Task data Block Start

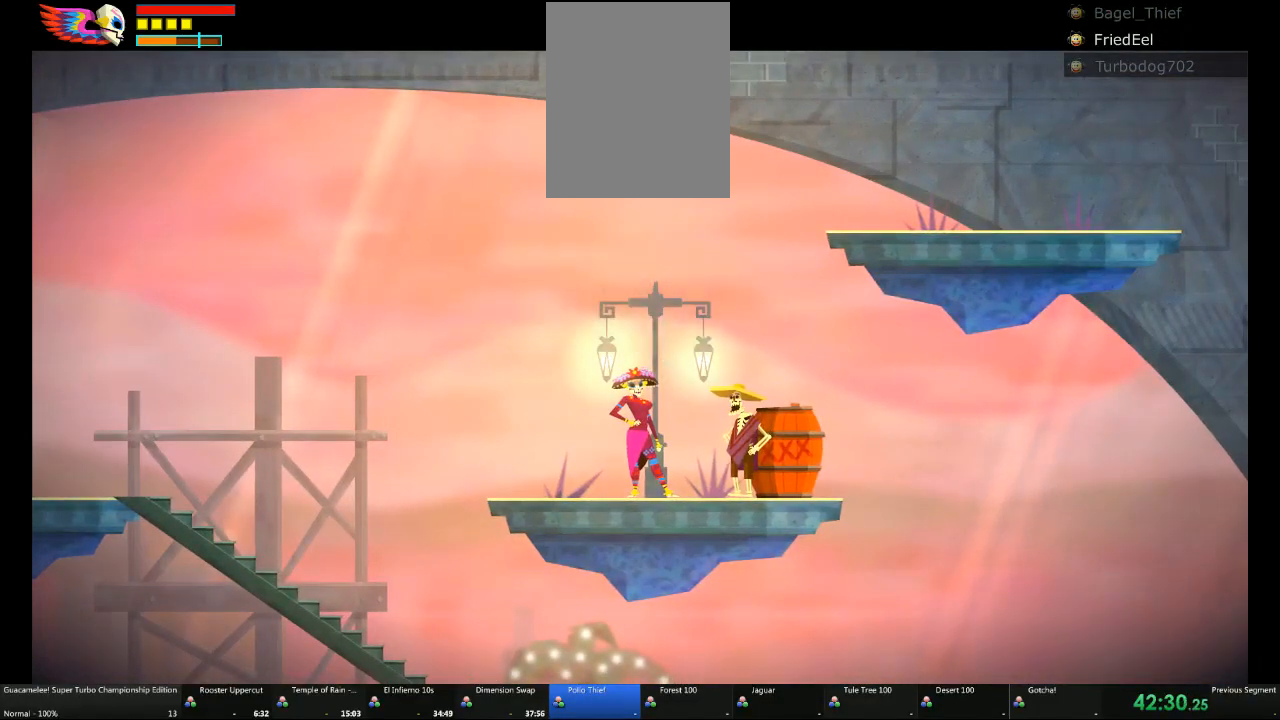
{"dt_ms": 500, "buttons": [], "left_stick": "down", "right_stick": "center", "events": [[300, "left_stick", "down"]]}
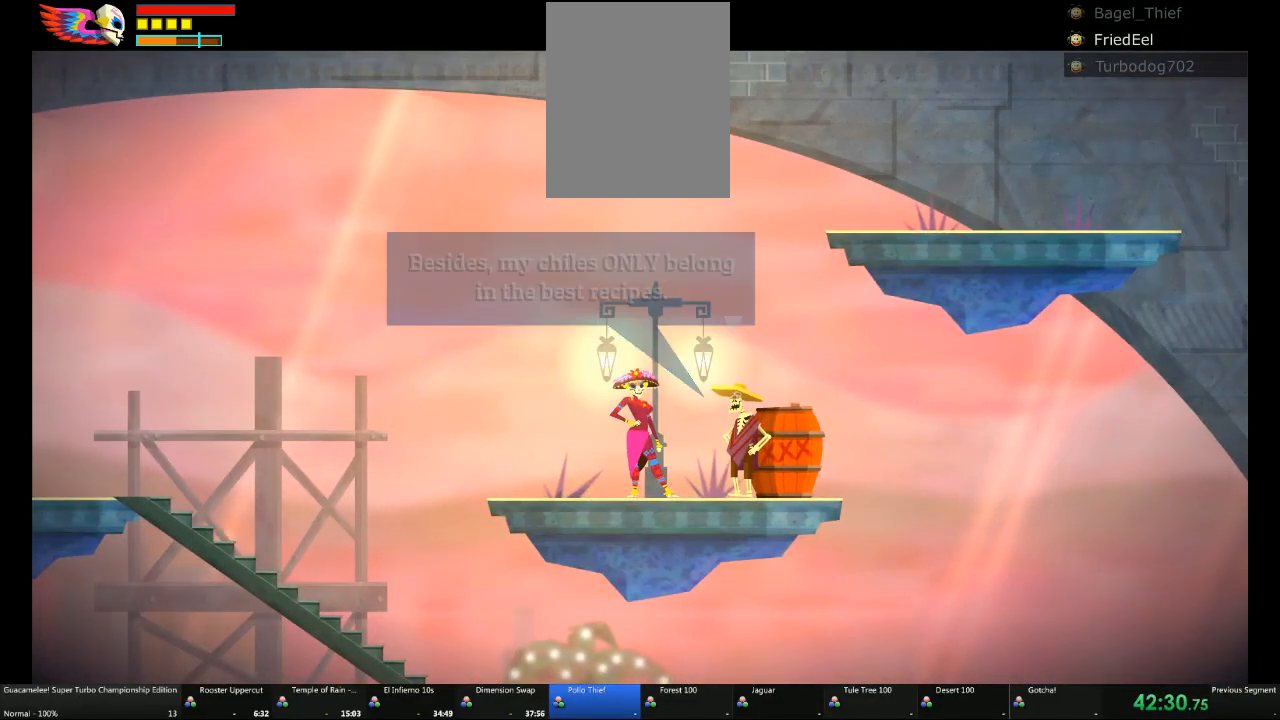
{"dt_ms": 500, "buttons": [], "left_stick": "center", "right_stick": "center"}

Task data Block End
Task data Block Start

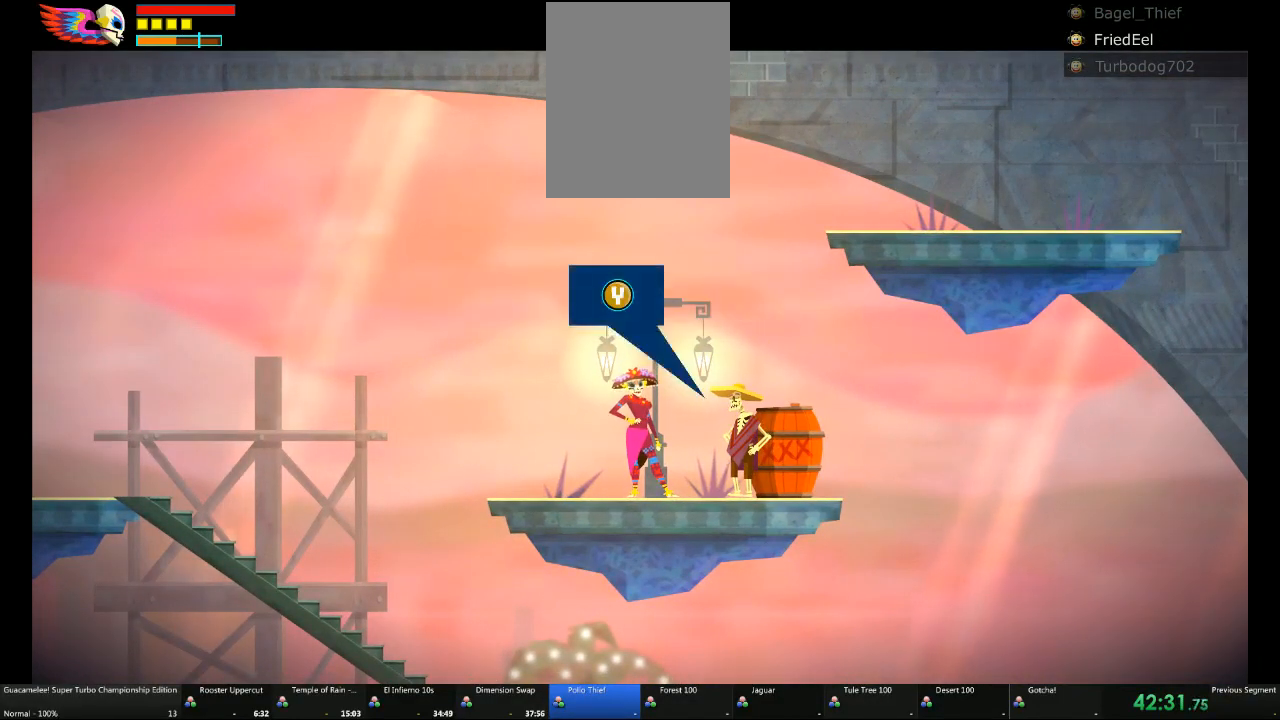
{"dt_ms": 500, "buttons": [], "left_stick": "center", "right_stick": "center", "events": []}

Task data Block End

● **Problem description**:
Using the word "events" as the filter, copy each matching line from the material.

● **Reply to the task**:
{"dt_ms": 500, "buttons": [], "left_stick": "down", "right_stick": "center", "events": [[300, "left_stick", "down"]]}
{"dt_ms": 500, "buttons": [], "left_stick": "center", "right_stick": "center", "events": []}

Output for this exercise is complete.